Fifighter, great work on keeping the tenants in place even though they are below market. I just spent 6 months trying to remove a tenant that seemed wonderful to begin with, then stopped paying rent and stopped responding to me.

I have another tenant who pays $1250 when market is around $1600. She pays 21 days late like clockwork. It’s hard to evict her because she pays every month, although late. Would you raise the rent until it reaches market value and hope she either pays or leaves? It’s just tough because I don’t think she would pay or leave.

Let me know if you have any thoughts on the matter.


13 ReddyNo Gravatar March 30, 2016 at 10:54 pm

what is your opinion of 15 yr vs 30yr loan on rentals.
is it better to payoff in 15 and get more cash-flow after 15yrs

does your answer change if i am 45 and am planning to retire at 60 with more cash flow


14 FI FighterNo Gravatar March 30, 2016 at 11:04 pm


It really depends on your goals and own personal situation. For me, I like 30 year fixed-rate mortgages since inflation will make these loans very manageable in the far out future. Since your goal is to retire in about 15 years, it might make more sense to go with the lower rate 15 year loan since the timing will align with you getting a paid off rental when you retire.
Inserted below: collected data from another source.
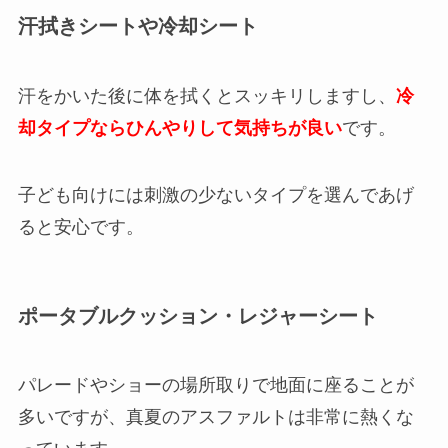
汗拭きシートや冷却シート
汗をかいた後に体を拭くとスッキリしますし、
冷
却タイプならひんやりして気持ちが良い
です。
子ども向けには刺激の少ないタイプを選んであげ
ると安心です。
ポータブルクッション・レジャーシート
パレードやショーの場所取りで地面に座ることが
多いですが、真夏のアスファルトは非常に熱くな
For younger folks just starting out, I would have to think 30 year is the way to go.



15 ReddyNo Gravatar March 30, 2016 at 11:33 pm

thank you for the prompt response
i have been following your blog for a year plus and really enjoy reading every post of yours..

one more question..

what would you do with a $200k appreciation in a rental prop..

tempted to take cash out (if i can) to the point where cash flow is break even. your thoughts


16 FI FighterNo Gravatar March 30, 2016 at 11:42 pm


Thanks for the support! Glad you are enjoying the blog.

Well, I can only speak for myself, but I did 2 cash out refis last year to pull out approx $200k… Granted, even after the fact, both rentals are cash flow positive, but right now I’m charging about $500/month below market rate on EACH property… So, that gives me about $1,0000/month buffer, in case the economy goes into recession, or rents go down for whatever reason.

Obviously, more debt = more risk, but I wanted the cash upfront, which I used to build an emergency fund/fund other investments.

So, it depends on your cash reserves, current debt burden (would more be acceptable?), and goals with the $200k… Ideally, you would be able to pull out cash and still be cash flow positive… If break even works for you b/c the properties are in wonderful locations and easily rentable, it may make sense.